Do Clebsch Gordan Coefficients add to one when squared for adding 3 isospin states?

Question

I've been calculating the possible isospin states for $\pi^0\pi^+\pi^-$ state and get this as my final answer after referencing the Clebsch Gordan Coefficients table:

$$\frac{1}{\sqrt{10}}|30\rangle+\frac{1}{\sqrt{3}}|20\rangle+\frac{\sqrt{5}-1}{\sqrt{15}}|10\rangle-\frac{1}{\sqrt{6}}|00\rangle$$

However, if I square the magnitudes in front of the kets and sum them, I don't get one, and this is because of the factor of $\frac{\sqrt{5}-1}{\sqrt{15}}$ which comes from the fact that I added the $\pi^+\pi^-$ first, which gave a $|20\rangle$, $|10\rangle$, and $|00\rangle$ state.
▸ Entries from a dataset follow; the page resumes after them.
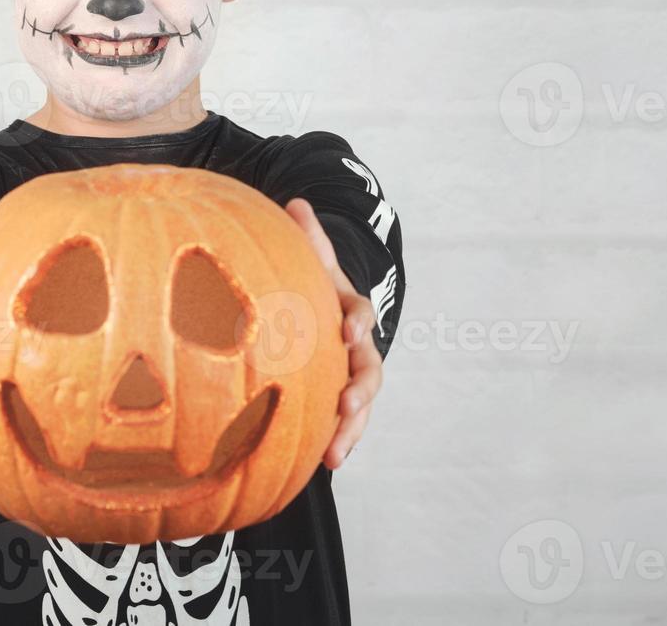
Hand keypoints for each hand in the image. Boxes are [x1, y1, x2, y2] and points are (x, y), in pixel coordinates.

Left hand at [284, 198, 382, 469]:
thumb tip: (297, 202)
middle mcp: (359, 348)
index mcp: (352, 311)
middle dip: (360, 389)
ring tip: (336, 454)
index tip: (348, 333)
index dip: (357, 324)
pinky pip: (346, 423)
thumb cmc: (315, 285)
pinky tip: (326, 464)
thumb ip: (308, 237)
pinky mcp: (341, 401)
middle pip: (369, 370)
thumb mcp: (312, 260)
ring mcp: (353, 377)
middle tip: (345, 403)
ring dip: (351, 429)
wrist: (327, 313)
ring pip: (361, 405)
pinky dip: (340, 441)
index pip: (361, 315)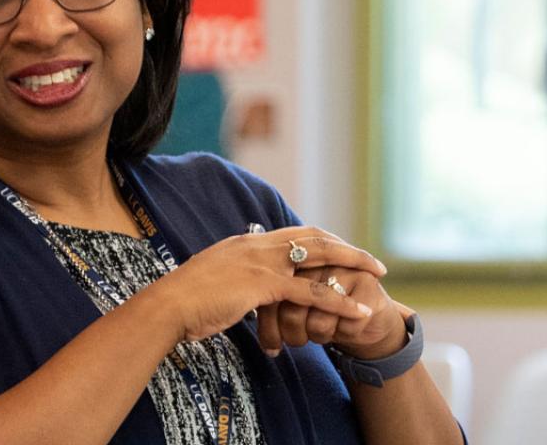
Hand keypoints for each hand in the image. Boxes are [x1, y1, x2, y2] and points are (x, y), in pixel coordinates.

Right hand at [149, 226, 387, 342]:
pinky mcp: (264, 285)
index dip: (322, 241)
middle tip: (372, 261)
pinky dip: (339, 303)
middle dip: (347, 247)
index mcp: (245, 243)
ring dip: (353, 266)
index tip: (342, 251)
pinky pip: (312, 293)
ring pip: (321, 258)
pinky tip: (358, 313)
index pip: (294, 234)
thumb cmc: (184, 301)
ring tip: (378, 277)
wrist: (167, 306)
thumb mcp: (211, 281)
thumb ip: (231, 279)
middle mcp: (257, 245)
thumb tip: (237, 289)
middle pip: (314, 237)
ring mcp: (262, 262)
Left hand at [259, 264, 410, 359]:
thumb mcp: (287, 303)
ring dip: (318, 336)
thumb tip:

Adding the $\pi^0$ to this gives a state of $|10\rangle$ from both adding $|2 0\rangle|10\rangle$ and $|00\rangle|10\rangle$, which gives me that factor of $\frac{\sqrt{5}-1}{\sqrt{15}}$ in total. Is there any reason why the sum of the squares doesn't add to one? Or is my calculation wrong? Here's all of my work if it helps:

Answer 1

You appear to suspect your conceptual error when you assume the two isotriplet pieces you found in your stepwise composition are identical, when, in fact, they are independent, and orthogonal! The correct answer, is instead, $$\frac{1}{\sqrt{10}}|30\rangle +\frac{1}{\sqrt{3}}|20\rangle +\frac{\sqrt{5}} {\sqrt{15}}|10\rangle -\frac{ 1} {\sqrt{15}}|10\rangle ' -\frac{1}{\sqrt{6}}|00\rangle ,$$ where the isovector states $|10\rangle$ and $|10\rangle'$ are orthogonal to each other and the other states, isoscalar and isotensors. Now your answer is normalized to one, as you may check.

The generalists will send you off to learn about Racah coefficients, but, in your case, the two states are evident by inspection, displaying the $I_3$ components of the respective wave functions you found, with very different symmetries, ensuring their mutual orthogonality,
$$ |10\rangle = (\uparrow \downarrow 0 + \downarrow \uparrow 0 - 0\uparrow \downarrow - 0 \downarrow \uparrow )/2\\ |10\rangle '= (\uparrow \downarrow 0 - \downarrow \uparrow 0 + 0\uparrow \downarrow - 0 \downarrow \uparrow )/2 ~. $$